Sharma Sonia G, Levine Steven N, Yatavelli Rajini K, Shaha Manish A, Nathan Cherie Ann O
Department of Medicine, Division of Endocrinology, Diabetes and Metabolism, Louisiana State University Health Sciences Center, Shreveport, Louisiana.
Department of Otolaryngology-Head and Neck Surgery, Louisiana State University Health Sciences Center, Shreveport, Louisiana.
J Endocr Soc. 2020 Feb 5;4(3):bvaa015. doi: 10.1210/jendso/bvaa015. eCollection 2020 Mar 1.

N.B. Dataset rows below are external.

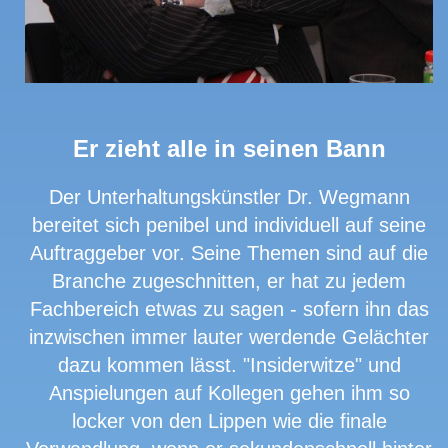
Er zieht alle in seinen Bann
Der Unterhaltungskünstler Dr. Wegmann
bereitet sich penibel und individuell auf seine
Auftraggeber vor. Seine Themen sind auf die
Branche zugeschnitten, er hat zu jedem
Fachbereich etwas zu sagen - sofern ihn das
inzwischen immer lauter werdende Gelächter
dazu kommen lässt. "Insiderwitze" und
Anspielungen auf Kollegen gehen ihm so
locker von den Lippen wie die finale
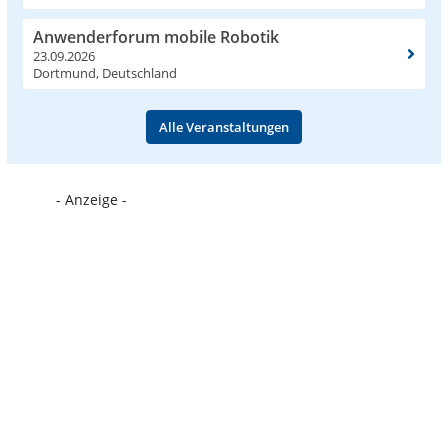
Anwenderforum mobile Robotik
23.09.2026
Dortmund, Deutschland
Alle Veranstaltungen
- Anzeige -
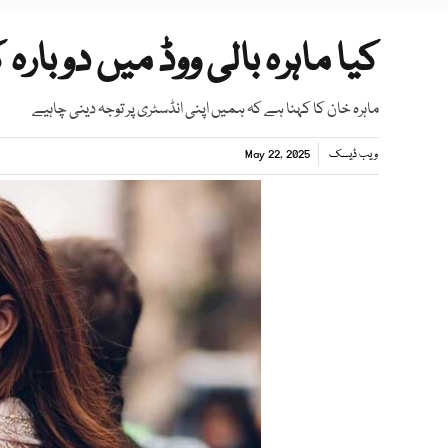
کیا ماہرہ بالی ووڈ میں دوبارہ
ماہرہ خان کا کہنا ہے کہ ہمیں اپنی انڈسٹری پر توجہ دینی چاہیے
ویب ڈیسک
May 22, 2025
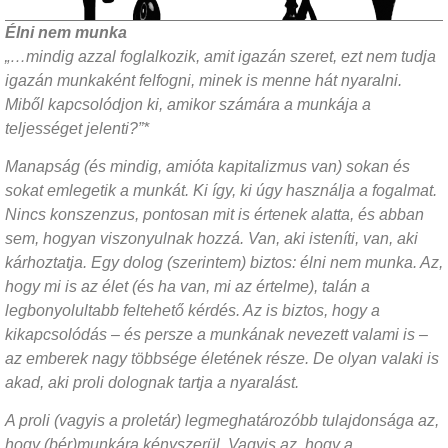
Élni nem munka
„…mindig azzal foglalkozik, amit igazán szeret, ezt nem tudja
igazán munkaként felfogni, minek is menne hát nyaralni.
Miből kapcsolódjon ki, amikor számára a munkája a
teljességet jelenti?
”
*
Manapság (és mindig, amióta kapitalizmus van) sokan és
sokat emlegetik a munkát. Ki így, ki úgy használja a fogalmat.
Nincs konszenzus, pontosan mit is értenek alatta, és abban
sem, hogyan viszonyulnak hozzá. Van, aki isteníti, van, aki
kárhoztatja. Egy dolog (szerintem) biztos: élni nem munka. Az,
hogy mi is az élet (és ha van, mi az értelme), talán a
legbonyolultabb feltehető kérdés. Az is biztos, hogy a
kikapcsolódás – és persze a munkának nevezett valami is –
az emberek nagy többsége életének része. De olyan valaki is
akad, aki proli dolognak tartja a nyaralást.
A proli (vagyis a proletár) legmeghatározóbb tulajdonsága az,
hogy (bér)munkára kényszerül. Vagyis az, hogy a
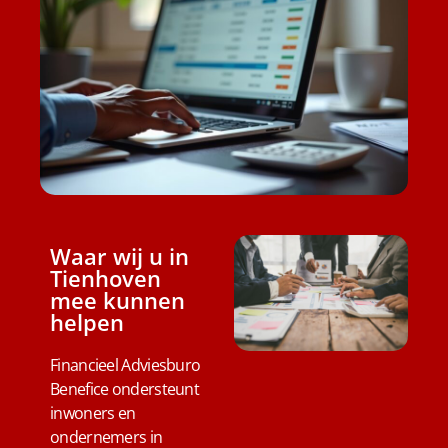
Waar wij u in
Tienhoven
mee kunnen
helpen
Financieel Adviesburo
Benefice ondersteunt
inwoners en
ondernemers in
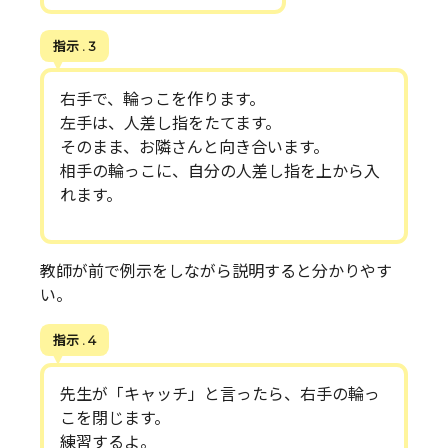
指示 . 3
右手で、輪っこを作ります。
左手は、人差し指をたてます。
そのまま、お隣さんと向き合います。
相手の輪っこに、自分の人差し指を上から入
れます。
教師が前で例示をしながら説明すると分かりやす
い。
指示 . 4
先生が「キャッチ」と言ったら、右手の輪っ
こを閉じます。
練習するよ。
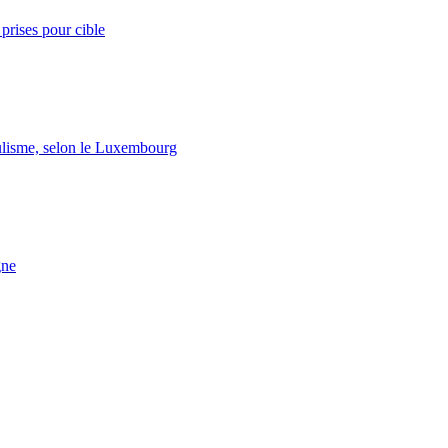
prises pour cible
lisme, selon le Luxembourg
gne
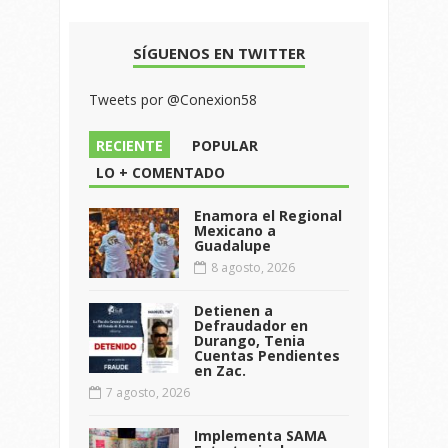
SÍGUENOS EN TWITTER
Tweets por @Conexion58
RECIENTE
POPULAR
LO + COMENTADO
Enamora el Regional
Mexicano a
Guadalupe
8 agosto, 2026
Detienen a
Defraudador en
Durango, Tenia
Cuentas Pendientes
en Zac.
7 agosto, 2026
Implementa SAMA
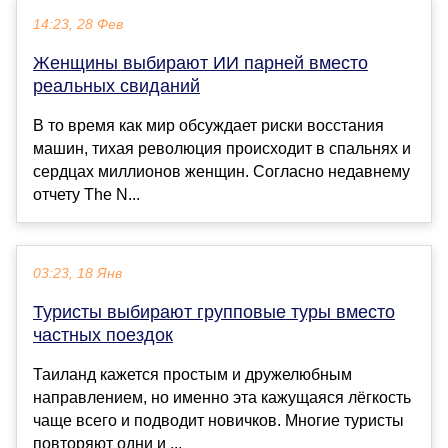
14:23, 28 Фев
Женщины выбирают ИИ парней вместо
реальных свиданий
В то время как мир обсуждает риски восстания
машин, тихая революция происходит в спальнях и
сердцах миллионов женщин. Согласно недавнему
отчету The N...
03:23, 18 Янв
Туристы выбирают групповые туры вместо
частных поездок
Таиланд кажется простым и дружелюбным
направлением, но именно эта кажущаяся лёгкость
чаще всего и подводит новичков. Многие туристы
повторяют одни и ...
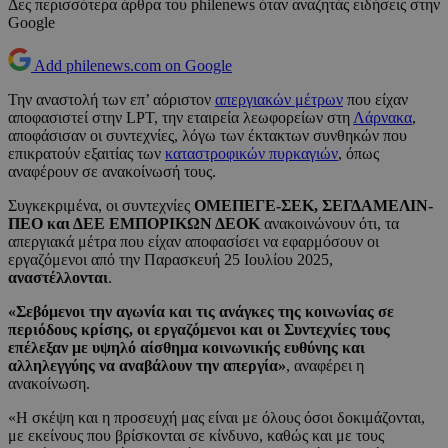
Δες περισσότερα άρθρα του philenews όταν αναζητάς ειδήσεις στην
Google
Add philenews.com on Google
Την αναστολή των επ’ αόριστον
απεργιακών μέτρων
που είχαν
αποφασιστεί στην LPT, την εταιρεία λεωφορείων στη
Λάρνακα
,
αποφάσισαν οι συντεχνίες, λόγω των έκτακτων συνθηκών που
επικρατούν εξαιτίας των
καταστροφικών πυρκαγιών
, όπως
αναφέρουν σε ανακοίνωσή τους.
Συγκεκριμένα, οι συντεχνίες
ΟΜΕΠΕΓΕ-ΣΕΚ, ΣΕΓΔΑΜΕΛΙΝ-
ΠΕΟ και ΔΕΕ ΕΜΠΟΡΙΚΩΝ ΔΕΟΚ
ανακοινώνουν ότι, τα
απεργιακά μέτρα που είχαν αποφασίσει να εφαρμόσουν οι
εργαζόμενοι από την Παρασκευή 25 Ιουλίου 2025,
αναστέλλονται
.
«Σεβόμενοι την αγωνία και τις ανάγκες της κοινωνίας σε
περιόδους κρίσης, οι εργαζόμενοι και οι Συντεχνίες τους
επέλεξαν με υψηλό αίσθημα κοινωνικής ευθύνης και
αλληλεγγύης να αναβάλουν την απεργία»
, αναφέρει η
ανακοίνωση.
«Η σκέψη και η προσευχή μας είναι με όλους όσοι δοκιμάζονται,
με εκείνους που βρίσκονται σε κίνδυνο, καθώς και με τους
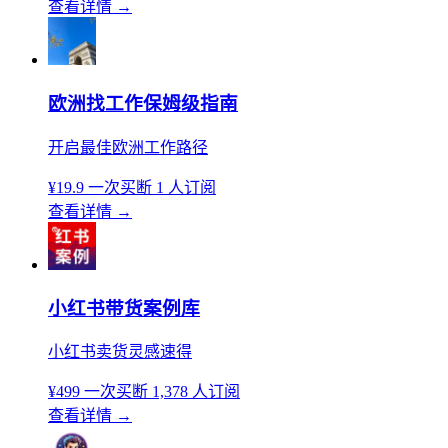
查看详情
→
欧洲找工作保姆级指南
开启最佳欧洲工作路径
¥19.9
一次买断
1 人订阅
查看详情
→
小红书带货案例库
小红书卖货灵感速得
¥499
一次买断
1,378 人订阅
查看详情
→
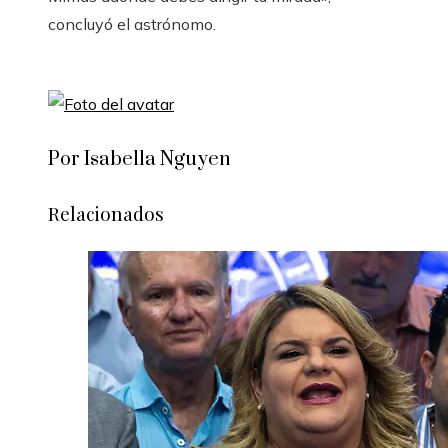
concluyó el astrónomo.
Por Isabella Nguyen
Relacionados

Primary hyperparathyroidism is not commonly diagnosed during pregnancy. For pregnant women with mild, asymptomatic disease, surgery can be avoided unless the degree of hypercalcemia becomes more severe or they develop complications. However, there are no evidence-based guidelines to assist clinicians regarding the management of primary hyperparathyroidism during pregnancy. When surgery is deemed necessary during pregnancy, the second trimester is generally considered to be the optimal time. We report the case of a 31-year-old female G1P0 who presented at 6 weeks gestation with symptoms of nausea, vomiting, polyuria, and corrected calcium of 14.8 mg/dL. Due to the extreme degree of hypercalcemia and refractory to medical treatment, it was decided that surgery could not be delayed until the second trimester. At 7w3d gestational age the patient had resection of a 37 gram, 5 × 4 × 3 cm right inferior parathyroid adenoma.
原发性甲状旁腺功能亢进症在孕期并不常见。对于患有轻度无症状疾病的孕妇,除非高钙血症程度加重或出现并发症,否则可避免手术。然而,目前尚无循证指南可协助临床医生处理孕期原发性甲状旁腺功能亢进症。当孕期认为有必要进行手术时,孕中期通常被视为最佳时机。我们报告一例31岁初孕女性,孕6周时出现恶心、呕吐、多尿症状,校正血钙为14.8mg/dL。由于高钙血症程度极重且药物治疗无效,决定手术不能推迟至孕中期。孕7周3天时,患者切除了一个重37克、大小为5×4×3厘米的右下甲状旁腺腺瘤。